ESTRATTO TESTUALE:
☆ ☆ ☆ ☆ ☆ ☆ ☆
Punto di riferimento della musica leggera per tantissimi anni, Pippo Barzizza fu direttore della Blue Star e poi dell’Orchestra Cetra, sempre contrapposto a Cinico Angelini. La loro rivalità è qualcosa di leggendario per chiunque ami la storia del Festival di Sanremo. E la città dei fiori ha un grande significato per lui, che proprio all’inaugurazione del Casinò nel 1928 conobbe la donna della sua vita, Tatina.

Polistrumentista di rara originalità, Pippo Barzizza chiuse la carriera anzitempo nel 1960.

Continuò, altresì, nella sua attività di Maestro. Tra i suoi allievi prediletti, per passione e costanza, Franco Fasano che lo ricorda ampiamente nel libro Io amo.
Oggi, nella nostra rubrica Musica Maestro, idealmente vogliamo provare a intervistarlo. Lo faremo attraverso una chiacchierata con suo figlio Renzo, montatore, regista e produttore cinematografico.  Sarà lui, che su You Tube ha creato un canale, Barzizza Channel, recuperando perle rare e meravigliose della carriera del padre, a raccontarci chi era Pippo Barzizza. Un Maestro d’altri tempi per competenza, passione ed eleganza.
Pippo Barzizza, qui con i figli Isa e Renzo che oggi è il nostro esclusivo ospite della rubrica Musica Maestro

Renzo, chi era papà Pippo Barzizza?

Era un personaggio speciale anche per la simpatia. Nel periodo prebellico potei godere meno del suo tempo e, quando diventai grande, ormai era travolto dalla quantità di lavoro che lo impegnava tra Torino e Roma. Ma questo non mi ha mai impedito di viverlo con ammirazione e anche divertimento. Pippo Barzizza amava la musica e credo che il suo principale privilegio fosse quello di essere rimasto un adolescente di estremo talento. Aveva una curiosità, un interesse per ciò che faceva e altresì una velocità di pensiero impressionante. La musica era il suo mondo. Era un fuoriclasse assoluto.
☆ ☆ ☆ ☆ ☆ ☆ ☆
CONSEGNA:
Ricopia integralmente il testo su Pippo Barzizza riportato sopra, senza alcuna modifica.

DATI FORNITI:
☆ ☆ ☆ ☆ ☆ ☆ ☆
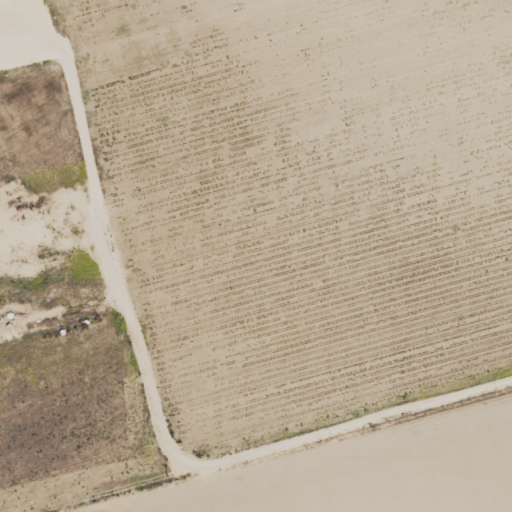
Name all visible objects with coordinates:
road: (272, 425)
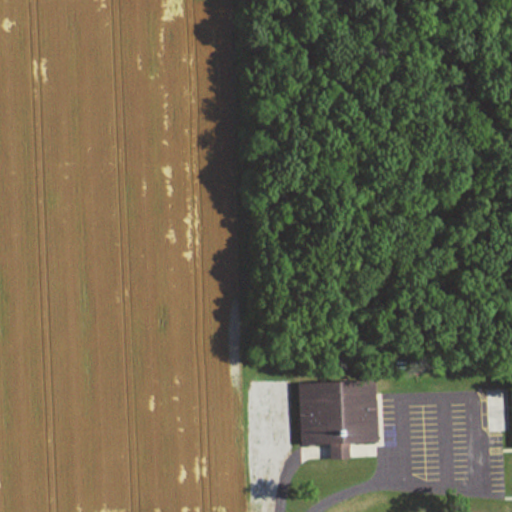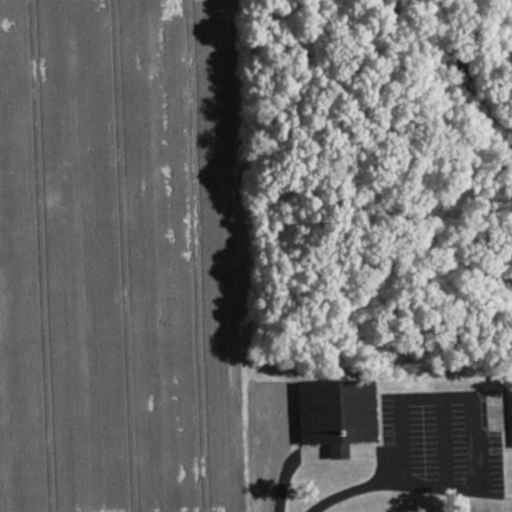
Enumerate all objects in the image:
crop: (118, 258)
building: (329, 415)
building: (507, 419)
road: (398, 491)
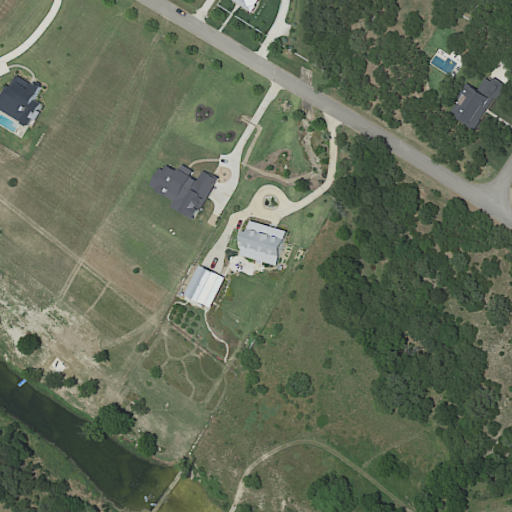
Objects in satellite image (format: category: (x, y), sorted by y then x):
building: (502, 1)
building: (504, 1)
road: (275, 31)
road: (42, 32)
road: (334, 107)
road: (250, 135)
road: (499, 183)
road: (300, 206)
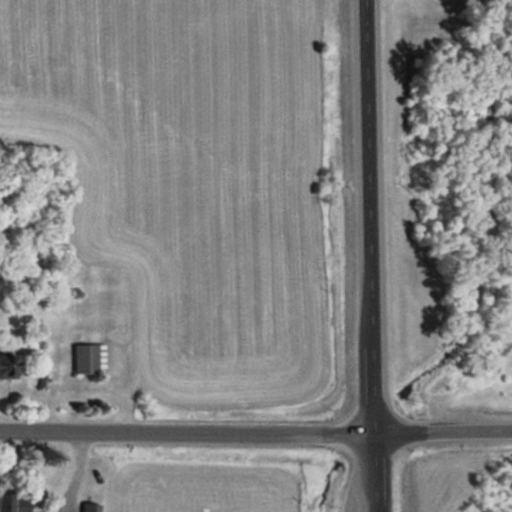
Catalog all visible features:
road: (368, 255)
building: (37, 293)
building: (90, 358)
building: (9, 366)
road: (442, 429)
road: (186, 431)
building: (15, 502)
building: (91, 507)
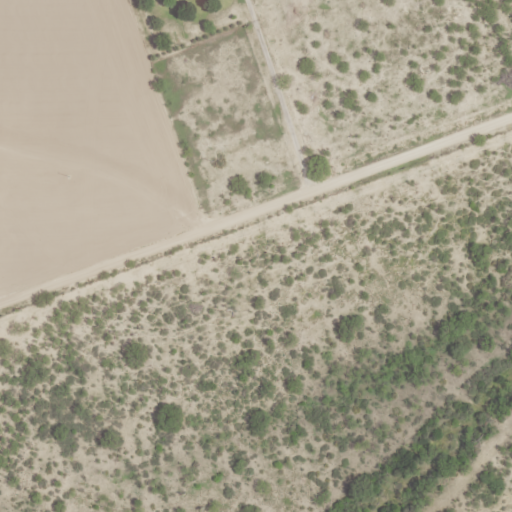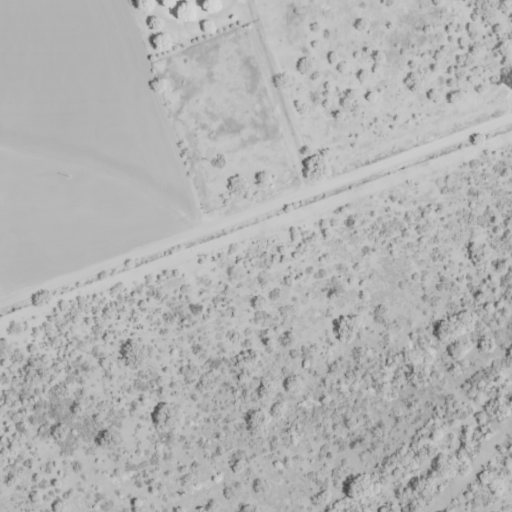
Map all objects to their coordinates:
road: (256, 210)
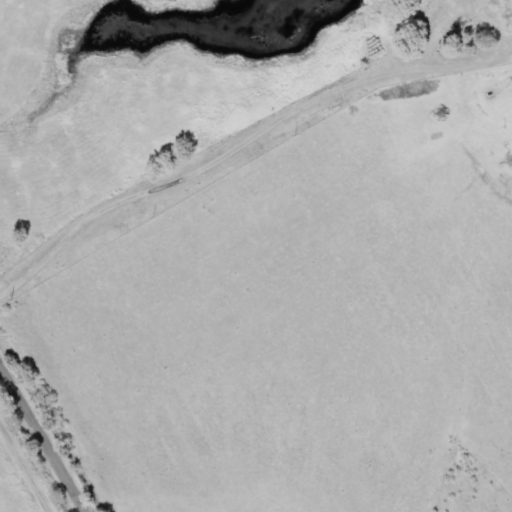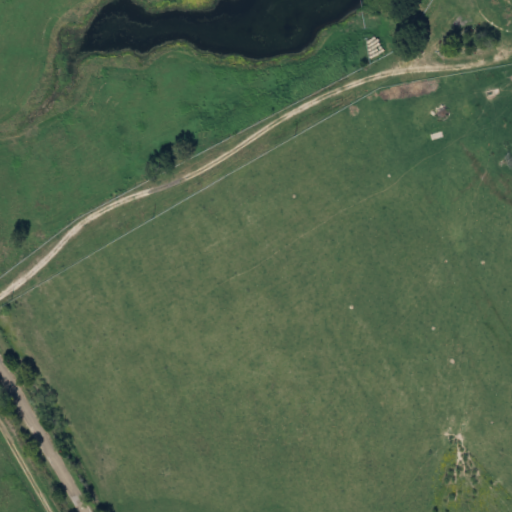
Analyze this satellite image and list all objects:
road: (45, 435)
airport: (20, 476)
☆ ☆ ☆ ☆ ☆ ☆ ☆
SVOLGIMENTO:
Punto di riferimento della musica leggera per tantissimi anni, Pippo Barzizza fu direttore della Blue Star e poi dell’Orchestra Cetra, sempre contrapposto a Cinico Angelini. La loro rivalità è qualcosa di leggendario per chiunque ami la storia del Festival di Sanremo. E la città dei fiori ha un grande significato per lui, che proprio all’inaugurazione del Casinò nel 1928 conobbe la donna della sua vita, Tatina.

Polistrumentista di rara originalità, Pippo Barzizza chiuse la carriera anzitempo nel 1960.

Continuò, altresì, nella sua attività di Maestro. Tra i suoi allievi prediletti, per passione e costanza, Franco Fasano che lo ricorda ampiamente nel libro Io amo.
Oggi, nella nostra rubrica Musica Maestro, idealmente vogliamo provare a intervistarlo. Lo faremo attraverso una chiacchierata con suo figlio Renzo, montatore, regista e produttore cinematografico.  Sarà lui, che su You Tube ha creato un canale, Barzizza Channel, recuperando perle rare e meravigliose della carriera del padre, a raccontarci chi era Pippo Barzizza. Un Maestro d’altri tempi per competenza, passione ed eleganza.
Pippo Barzizza, qui con i figli Isa e Renzo che oggi è il nostro esclusivo ospite della rubrica Musica Maestro

Renzo, chi era papà Pippo Barzizza?

Era un personaggio speciale anche per la simpatia. Nel periodo prebellico potei godere meno del suo tempo e, quando diventai grande, ormai era travolto dalla quantità di lavoro che lo impegnava tra Torino e Roma. Ma questo non mi ha mai impedito di viverlo con ammirazione e anche divertimento. Pippo Barzizza amava la musica e credo che il suo principale privilegio fosse quello di essere rimasto un adolescente di estremo talento. Aveva una curiosità, un interesse per ciò che faceva e altresì una velocità di pensiero impressionante. La musica era il suo mondo. Era un fuoriclasse assoluto.